Friday, May 17, 2013

Classics Spin Redux



Technically, I'm on a blogging break.  But I really, really loved The Classics Spin from a couple a months ago, and I adore making lists.  Also, I'm really, really trying to read books off my own shelves.  So I am going to let the nice people at the Classics Club choose my next classic read off the following list from my own shelves, and complete it before July 1.  Hopefully by July 1 I'll be inspired to write something about what I'm reading.

Anyway, here's my second Classics Spin List:

Five books I really want to read:

1.  Shadows on the Rock by Willa Cather
2.  The Edwardians by Vita Sackville-West
3.  The Ladies' Paradise by Emile Zola
4.  Twilight Sleep by Edith Wharton
5.  Theater by W. Somerset Maugham

Five books I'm sort of dreading:

6.  Lady Chatterley's Lover by D. H. Lawrence
7.  Moby-Dick by Herman Melville
8.  The Good Soldier Svejk by Jaroslav Hacek
9.  Nana by Emile Zola
10. Giants of the Earth by A. E. Rolvaag

Five books I'm neutral about:

11.  Sentimental Education by Gustav Flaubert
12.  Lucky Jim by Kingsley Amis
13.  The Return of the Soldier by Rebecca West
14.  New Grub Street by George Gissing
15.  I, Claudius by Robert Graves

Five books by Anthony Trollope (I still have eight books by Trollope on my list!):

16. Rachel Ray
17. Miss Mackenzie
18. Orley Farm
19. Ayala's Angel
20. He Knew He Was Right

Bloggers, which of these have you read?  Loved them or hated them?  I'm really looking forward to Monday to see what number comes up!

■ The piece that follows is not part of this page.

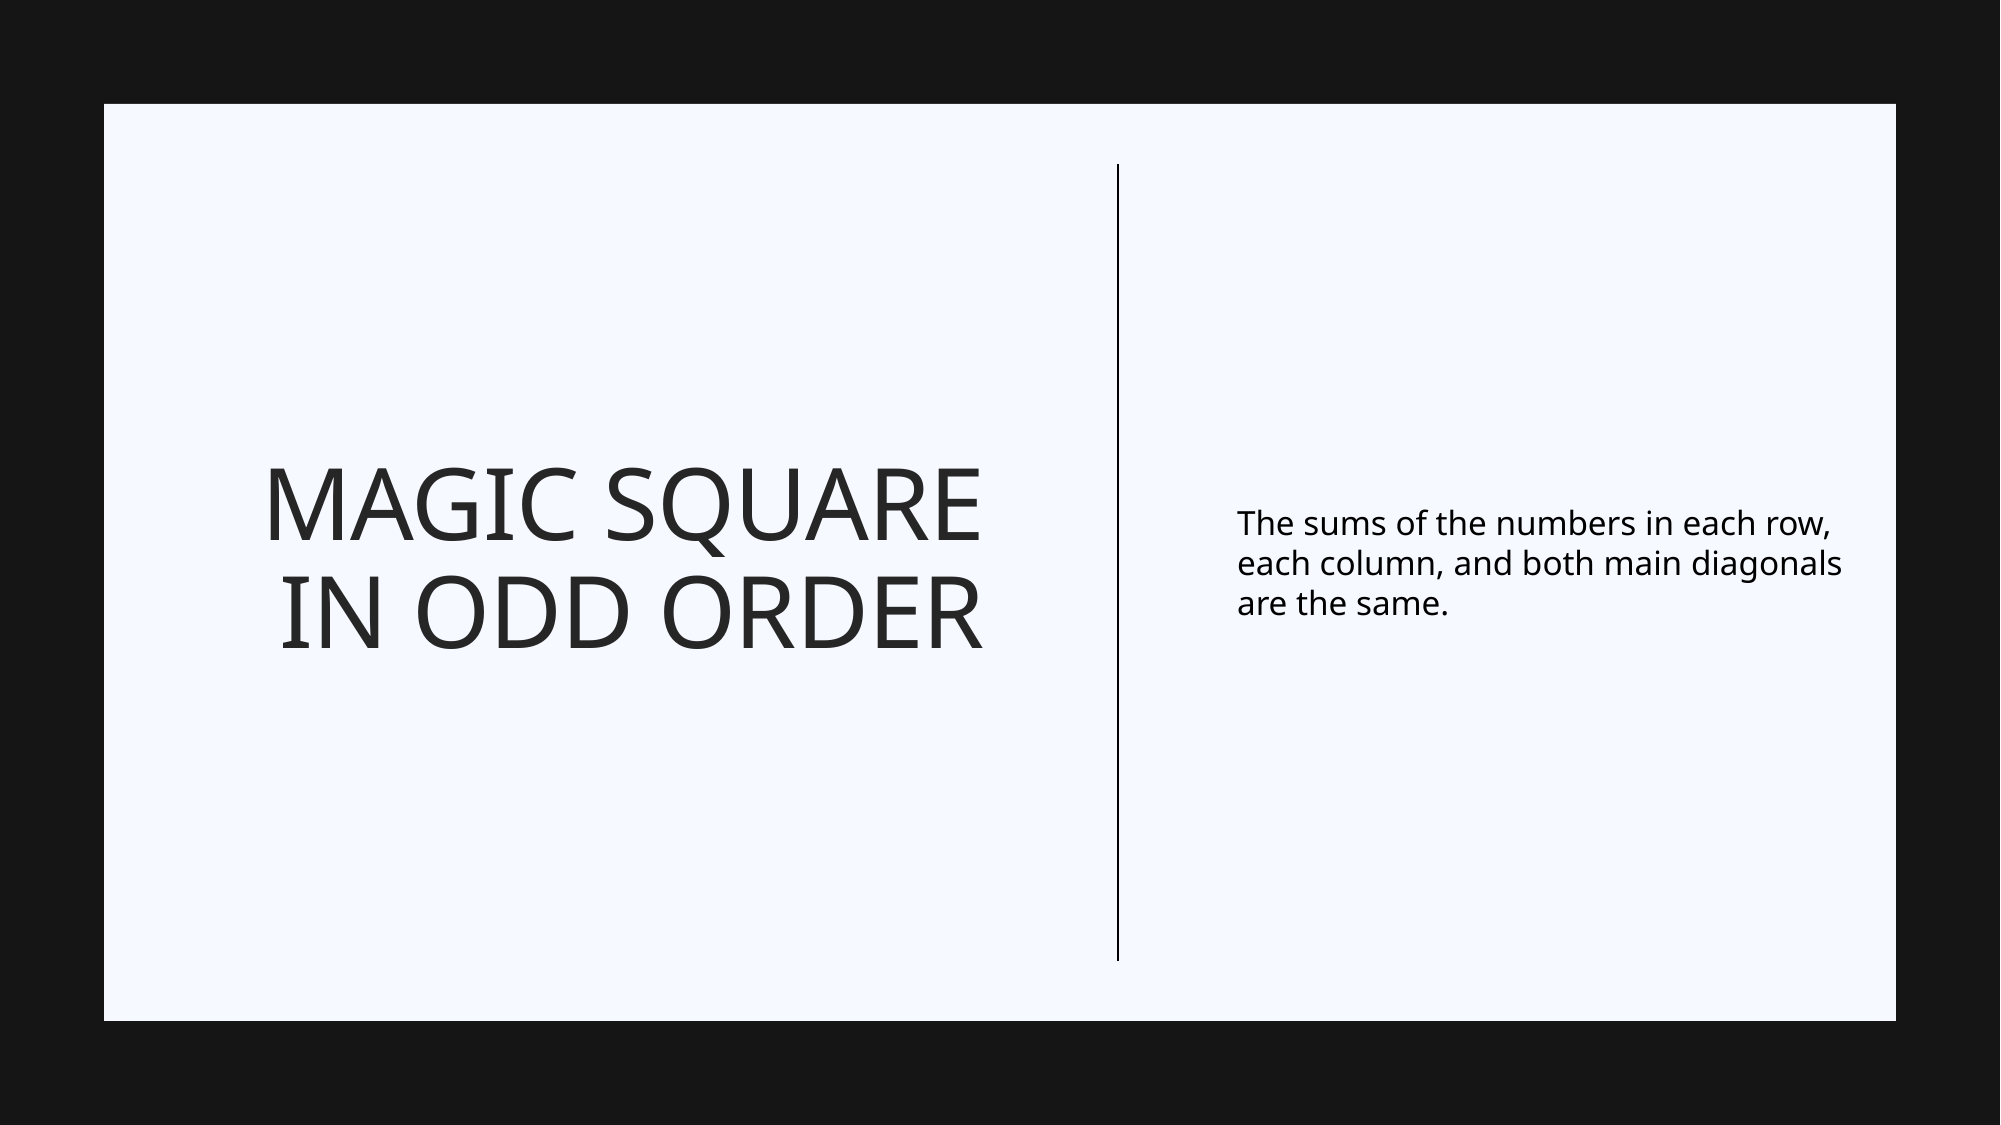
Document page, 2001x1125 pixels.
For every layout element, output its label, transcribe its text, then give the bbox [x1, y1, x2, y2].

Updated:  The Classics Spin number was . . . 6!!  So I'll be reading (or attempting to read) Lady Chatterley's Lover by D. H. Lawrence, also one of the books on my TBR Pile Challenge List.  This might just be the push I need to give it a try.  Who knows, maybe I'll like it.  I was expecting to hate Sons and Lovers and I really liked it.  

Tuesday, May 14, 2013

A Blogging Break

I wish I were in this hammock, reading a good book, but I am not.

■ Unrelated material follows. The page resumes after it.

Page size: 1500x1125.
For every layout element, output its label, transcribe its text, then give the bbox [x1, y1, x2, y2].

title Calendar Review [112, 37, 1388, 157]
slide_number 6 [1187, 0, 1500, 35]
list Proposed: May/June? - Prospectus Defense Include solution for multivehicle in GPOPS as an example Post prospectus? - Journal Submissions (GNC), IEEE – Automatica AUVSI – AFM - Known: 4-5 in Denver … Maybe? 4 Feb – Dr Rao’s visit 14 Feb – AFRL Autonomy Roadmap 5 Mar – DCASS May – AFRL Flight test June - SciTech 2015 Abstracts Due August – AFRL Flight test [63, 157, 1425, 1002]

As you may or may not have noticed, it's been nearly a month since my last blog posting.  Although I'm still reading at an admirable pace, lately I just have not been inspired enough to blog about it.  A full-time job and a family are just getting in the way, I guess.  For the past few months it's been feeling more like homework.  

So I'm not saying I'm going to give up blogging, but for awhile, I'm going to take a little break.  I'm still following lots of book blogs, and I'm going to continue commenting (at least until July 1 when Google Reader is disappearing, and I'll have to find another way to keep up with my subscriptions).

Anyway, I'll have plenty of books to keep me busy and I hope to be back at some point.  Happy reading, everyone!